Knox Martin’s protest art: what remains of his “Venus” mural (with his recently added signature)
Last month, CultureGrrl. This week, the New Yorker!
The Knox Notch (scroll down) hit the Big Time in the magazine’s Nov. 23 issue (which landed in my snail-mailbox yesterday), with its appearance in a full-page photo of Jean Nouvel‘s in-construction 100 Eleventh Avenue.
You can see the photo in the online version of Paul Goldberger‘s Jean Nouvel and the Art of the Façade, but Knox’s incongruous, irascible gesture is more prominent and subversive in the larger print version. (The above photo is mine.) What I particularly love about the magazine photo: “KNOX” flanks the left side of Nouvel’s “vision machine” (which all but obliterates Martin’s vision) while flanking its right side, at about the same height, is another vertical vision—the hazy but unmistakable form of the Empire State Building.

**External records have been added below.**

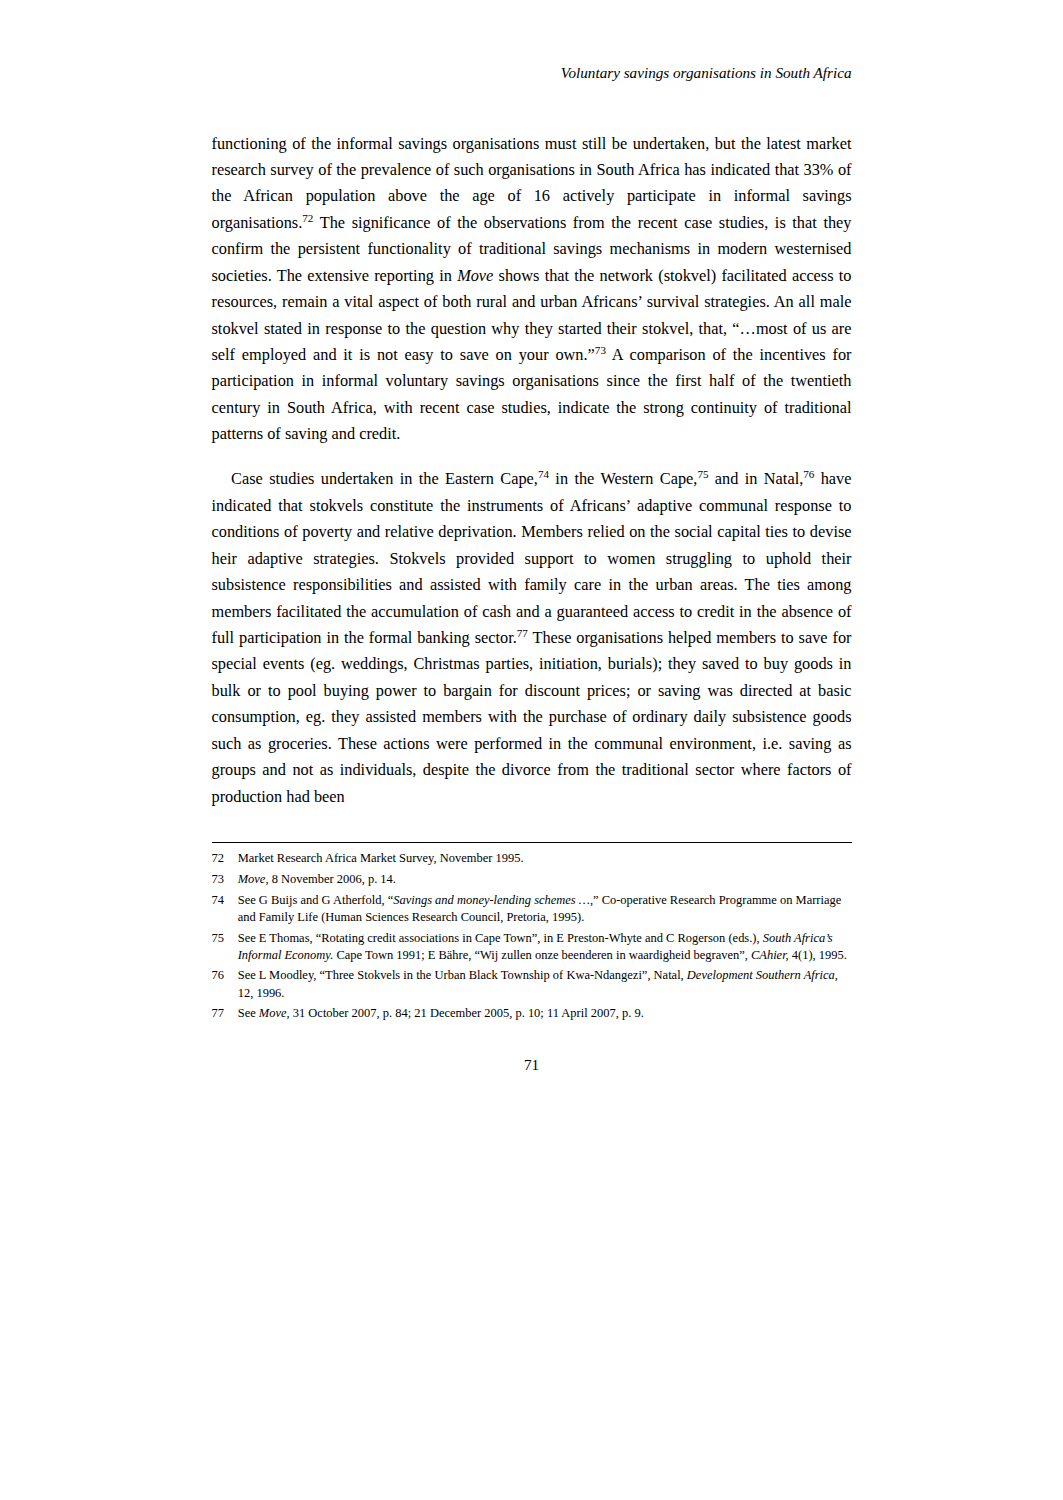Voluntary savings organisations in South Africa
functioning of the informal savings organisations must still be undertaken, but the latest market research survey of the prevalence of such organisations in South Africa has indicated that 33% of the African population above the age of 16 actively participate in informal savings organisations.72 The significance of the observations from the recent case studies, is that they confirm the persistent functionality of traditional savings mechanisms in modern westernised societies. The extensive reporting in Move shows that the network (stokvel) facilitated access to resources, remain a vital aspect of both rural and urban Africans’ survival strategies. An all male stokvel stated in response to the question why they started their stokvel, that, “…most of us are self employed and it is not easy to save on your own.”73 A comparison of the incentives for participation in informal voluntary savings organisations since the first half of the twentieth century in South Africa, with recent case studies, indicate the strong continuity of traditional patterns of saving and credit.
Case studies undertaken in the Eastern Cape,74 in the Western Cape,75 and in Natal,76 have indicated that stokvels constitute the instruments of Africans’ adaptive communal response to conditions of poverty and relative deprivation. Members relied on the social capital ties to devise heir adaptive strategies. Stokvels provided support to women struggling to uphold their subsistence responsibilities and assisted with family care in the urban areas. The ties among members facilitated the accumulation of cash and a guaranteed access to credit in the absence of full participation in the formal banking sector.77 These organisations helped members to save for special events (eg. weddings, Christmas parties, initiation, burials); they saved to buy goods in bulk or to pool buying power to bargain for discount prices; or saving was directed at basic consumption, eg. they assisted members with the purchase of ordinary daily subsistence goods such as groceries. These actions were performed in the communal environment, i.e. saving as groups and not as individuals, despite the divorce from the traditional sector where factors of production had been
72 Market Research Africa Market Survey, November 1995.
73 Move, 8 November 2006, p. 14.
74 See G Buijs and G Atherfold, “Savings and money-lending schemes …,” Co-operative Research Programme on Marriage and Family Life (Human Sciences Research Council, Pretoria, 1995).
75 See E Thomas, “Rotating credit associations in Cape Town”, in E Preston-Whyte and C Rogerson (eds.), South Africa’s Informal Economy. Cape Town 1991; E Bähre, “Wij zullen onze beenderen in waardigheid begraven”, CAhier, 4(1), 1995.
76 See L Moodley, “Three Stokvels in the Urban Black Township of Kwa-Ndangezi”, Natal, Development Southern Africa, 12, 1996.
77 See Move, 31 October 2007, p. 84; 21 December 2005, p. 10; 11 April 2007, p. 9.
71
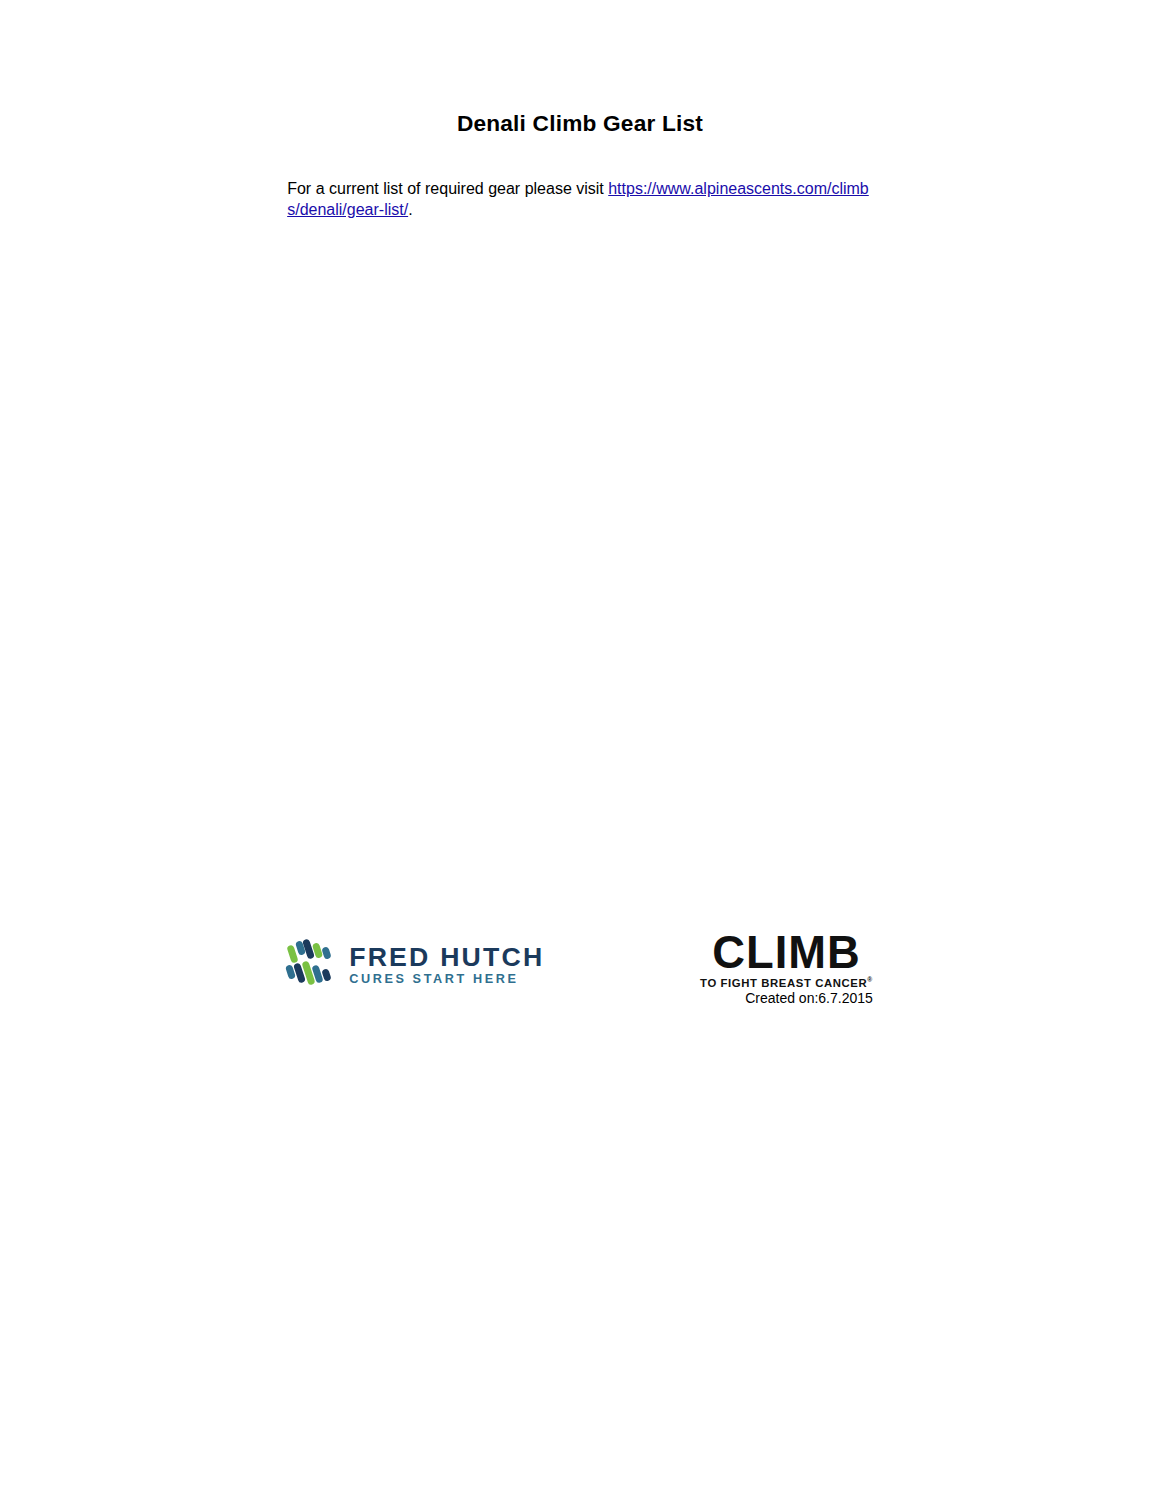Denali Climb Gear List
For a current list of required gear please visit https://www.alpineascents.com/climbs/denali/gear-list/.
FRED HUTCH CURES START HERE
CLIMB TO FIGHT BREAST CANCER®
Created on:6.7.2015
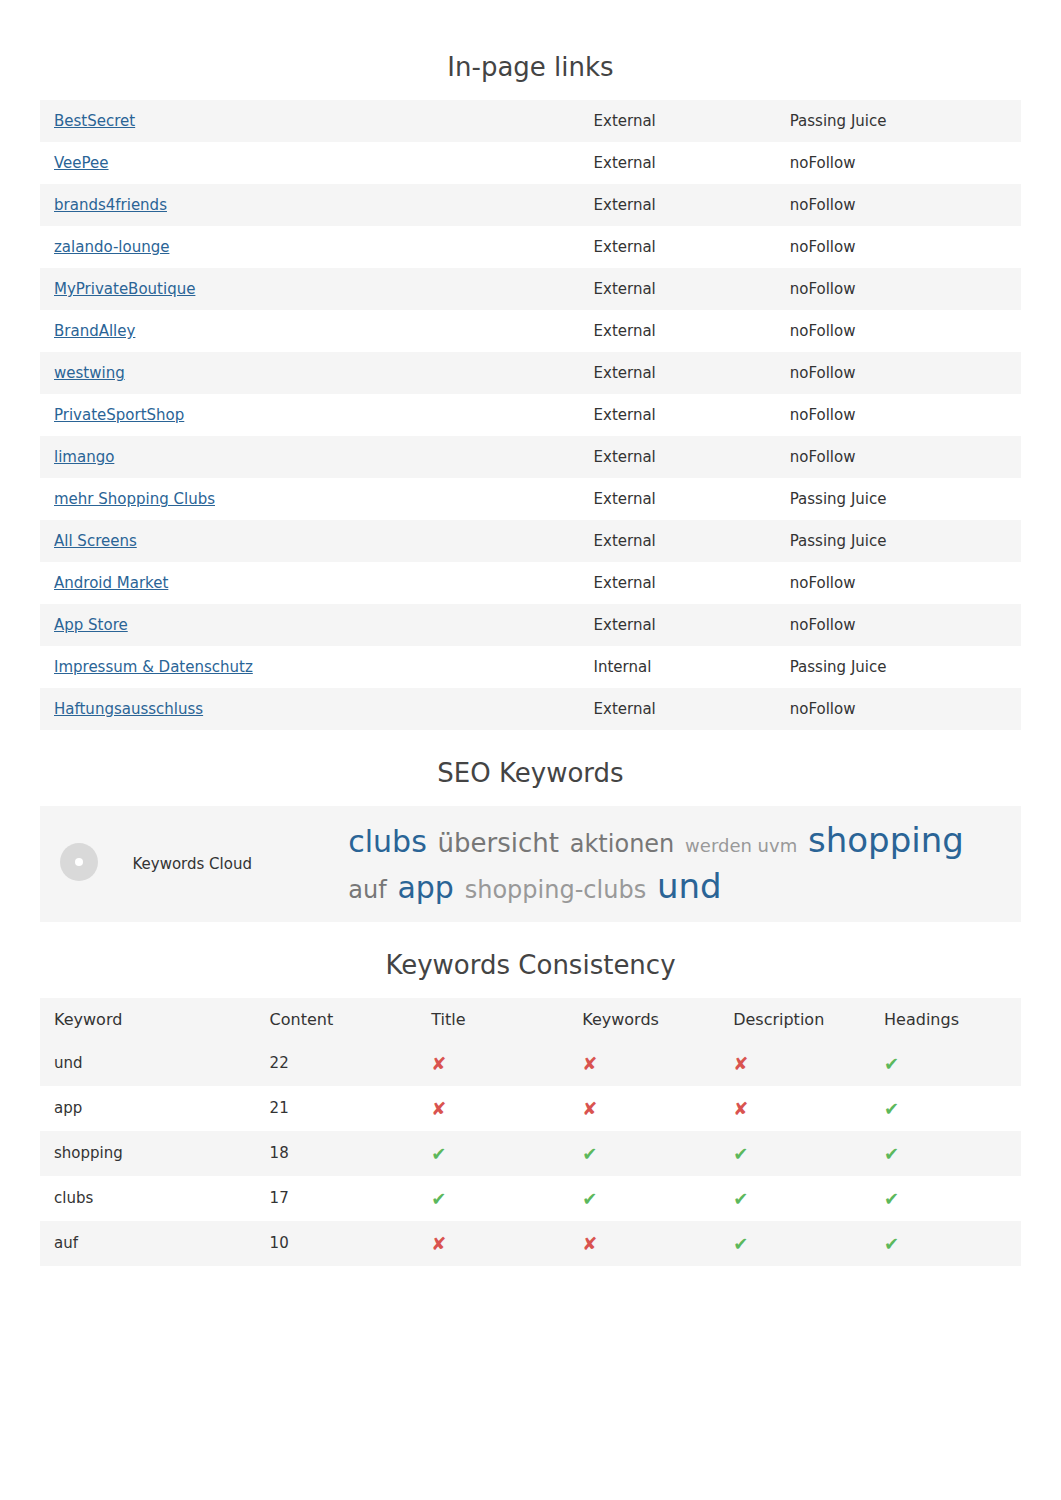In-page links
| BestSecret | External | Passing Juice |
| VeePee | External | noFollow |
| brands4friends | External | noFollow |
| zalando-lounge | External | noFollow |
| MyPrivateBoutique | External | noFollow |
| BrandAlley | External | noFollow |
| westwing | External | noFollow |
| PrivateSportShop | External | noFollow |
| limango | External | noFollow |
| mehr Shopping Clubs | External | Passing Juice |
| All Screens | External | Passing Juice |
| Android Market | External | noFollow |
| App Store | External | noFollow |
| Impressum & Datenschutz | Internal | Passing Juice |
| Haftungsausschluss | External | noFollow |
SEO Keywords
| | Keywords Cloud | clubs übersicht aktionen werden uvm shopping auf app shopping-clubs und |
Keywords Consistency
| Keyword | Content | Title | Keywords | Description | Headings |
| --- | --- | --- | --- | --- | --- |
| und | 22 | ✘ | ✘ | ✘ | ✔ |
| app | 21 | ✘ | ✘ | ✘ | ✔ |
| shopping | 18 | ✔ | ✔ | ✔ | ✔ |
| clubs | 17 | ✔ | ✔ | ✔ | ✔ |
| auf | 10 | ✘ | ✘ | ✔ | ✔ |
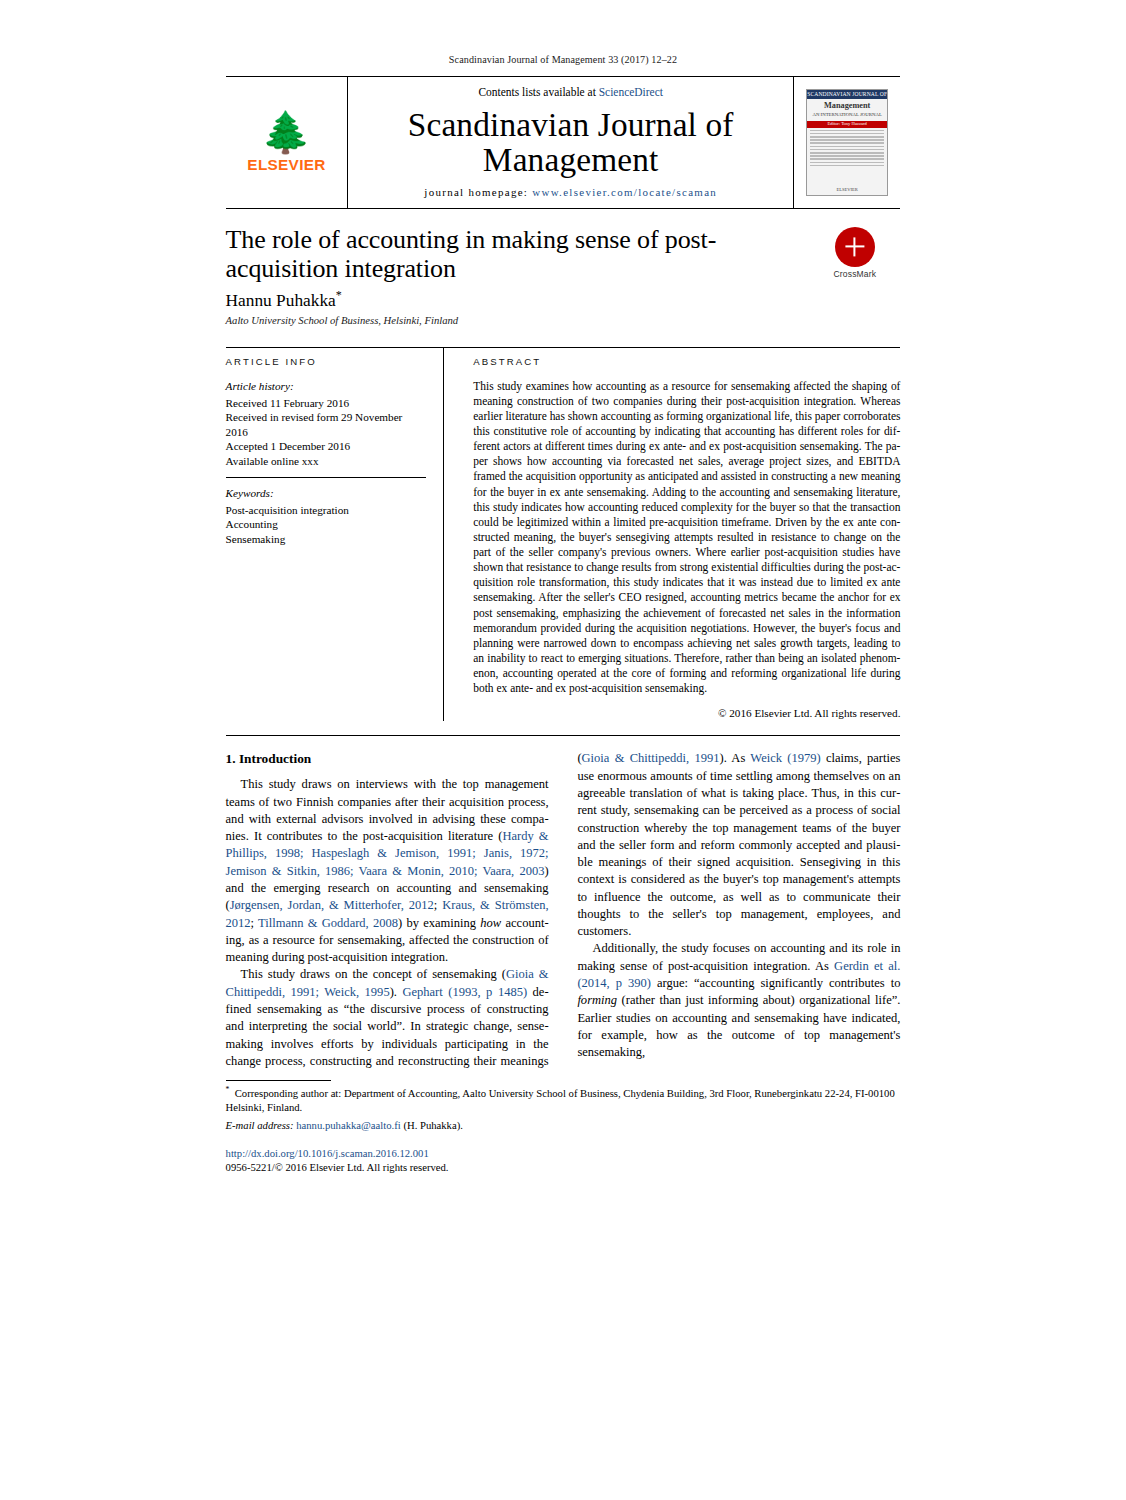Scandinavian Journal of Management 33 (2017) 12–22
🌲 ELSEVIER
Contents lists available at ScienceDirect
Scandinavian Journal of Management
journal homepage: www.elsevier.com/locate/scaman
SCANDINAVIAN JOURNAL OF
Management
AN INTERNATIONAL JOURNAL
Editor: Tony Huzzard
ELSEVIER
CrossMark
The role of accounting in making sense of post-acquisition integration
Hannu Puhakka*
Aalto University School of Business, Helsinki, Finland
Article info
Article history:
Received 11 February 2016
Received in revised form 29 November 2016
Accepted 1 December 2016
Available online xxx
Keywords:
Post-acquisition integration
Accounting
Sensemaking
Abstract
This study examines how accounting as a resource for sensemaking affected the shaping of meaning construction of two companies during their post-acquisition integration. Whereas earlier literature has shown accounting as forming organizational life, this paper corroborates this constitutive role of accounting by indicating that accounting has different roles for different actors at different times during ex ante- and ex post-acquisition sensemaking. The paper shows how accounting via forecasted net sales, average project sizes, and EBITDA framed the acquisition opportunity as anticipated and assisted in constructing a new meaning for the buyer in ex ante sensemaking. Adding to the accounting and sensemaking literature, this study indicates how accounting reduced complexity for the buyer so that the transaction could be legitimized within a limited pre-acquisition timeframe. Driven by the ex ante constructed meaning, the buyer's sensegiving attempts resulted in resistance to change on the part of the seller company's previous owners. Where earlier post-acquisition studies have shown that resistance to change results from strong existential difficulties during the post-acquisition role transformation, this study indicates that it was instead due to limited ex ante sensemaking. After the seller's CEO resigned, accounting metrics became the anchor for ex post sensemaking, emphasizing the achievement of forecasted net sales in the information memorandum provided during the acquisition negotiations. However, the buyer's focus and planning were narrowed down to encompass achieving net sales growth targets, leading to an inability to react to emerging situations. Therefore, rather than being an isolated phenomenon, accounting operated at the core of forming and reforming organizational life during both ex ante- and ex post-acquisition sensemaking.
© 2016 Elsevier Ltd. All rights reserved.
1. Introduction
This study draws on interviews with the top management teams of two Finnish companies after their acquisition process, and with external advisors involved in advising these companies. It contributes to the post-acquisition literature (Hardy & Phillips, 1998; Haspeslagh & Jemison, 1991; Janis, 1972; Jemison & Sitkin, 1986; Vaara & Monin, 2010; Vaara, 2003) and the emerging research on accounting and sensemaking (Jørgensen, Jordan, & Mitterhofer, 2012; Kraus, & Strömsten, 2012; Tillmann & Goddard, 2008) by examining how accounting, as a resource for sensemaking, affected the construction of meaning during post-acquisition integration.
This study draws on the concept of sensemaking (Gioia & Chittipeddi, 1991; Weick, 1995). Gephart (1993, p 1485) defined sensemaking as “the discursive process of constructing and interpreting the social world”. In strategic change, sensemaking involves efforts by individuals participating in the change process, constructing and reconstructing their meanings (Gioia & Chittipeddi, 1991). As Weick (1979) claims, parties use enormous amounts of time settling among themselves on an agreeable translation of what is taking place. Thus, in this current study, sensemaking can be perceived as a process of social construction whereby the top management teams of the buyer and the seller form and reform commonly accepted and plausible meanings of their signed acquisition. Sensegiving in this context is considered as the buyer's top management's attempts to influence the outcome, as well as to communicate their thoughts to the seller's top management, employees, and customers.
Additionally, the study focuses on accounting and its role in making sense of post-acquisition integration. As Gerdin et al. (2014, p 390) argue: “accounting significantly contributes to forming (rather than just informing about) organizational life”. Earlier studies on accounting and sensemaking have indicated, for example, how as the outcome of top management's sensemaking,
* Corresponding author at: Department of Accounting, Aalto University School of Business, Chydenia Building, 3rd Floor, Runeberginkatu 22-24, FI-00100 Helsinki, Finland.
E-mail address: hannu.puhakka@aalto.fi (H. Puhakka).
http://dx.doi.org/10.1016/j.scaman.2016.12.001
0956-5221/© 2016 Elsevier Ltd. All rights reserved.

Although the otherwise puzzling visual detail of the colorful mural fragment calls for some explanation, Goldberger ignores it, focusing on the brilliance of the architect and his still incomplete apartment tower:
If you are tired of the way every modern building feels flatter and thinner than the one before it, well, so is Jean Nouvel…
…except, of course, when it comes to erecting an extremely thin, exceedingly tall tower on the postage-stamp site adjacent to the Museum of Modern Art—a project that Goldberger looks upon with favor.
He reserves his last two paragraphs for an attack on New York’s City Planning Commission for lopping off 200 feet from the planned MoMA Monster, which he says will “eviscerate” Nouvel’s design. I agree with him that this is a “bad compromise.” It’s a Judgement-of-Solomon edict that satisfies no one. In my view (and that of the project’s opponents), any building erected on this postage-stamp site needs to be shorter…MUCH shorter.
A profile of the CPC’s chair, Amanda Burden, published last month in Crain’s, makes it appear that the commission’s action may have been as much a matter of pique as policy.
Theresa Agovino reports:
Ms. Burden counters that Mr. Nouvel didn’t present a finished
design, even after having years to complete it, which she calls
disrespectful. She brandishes a rendering of the tower with an
unfinished top—a simple, open triangle enclosing a box that will house
the building’s operating mechanisms.
“They wanted special permission for this?” she asks contemptuously.
I’m not sure how Goldberger knows that the new, shorter design will be “a lot less graceful” than the original glass tower. As far as I know, Nouvel’s revisions are still in progress. But maybe the eminent architecture critic has access to more drawing-board information that I do. He doesn’t explicitly state whether he’s actually seen the new design.
What I do know is that it’s not just a matter of lopping off the top, as Paul seems to suggest. It can still meet the sky gracefully; it will merely have to accomplish this at the 1,050-foot height of the Chrysler Building instead of at the 1,250-foot height of the iconic skyscraper flanking Nouvel’s 100 Eleventh Avenue in the New Yorker photograph.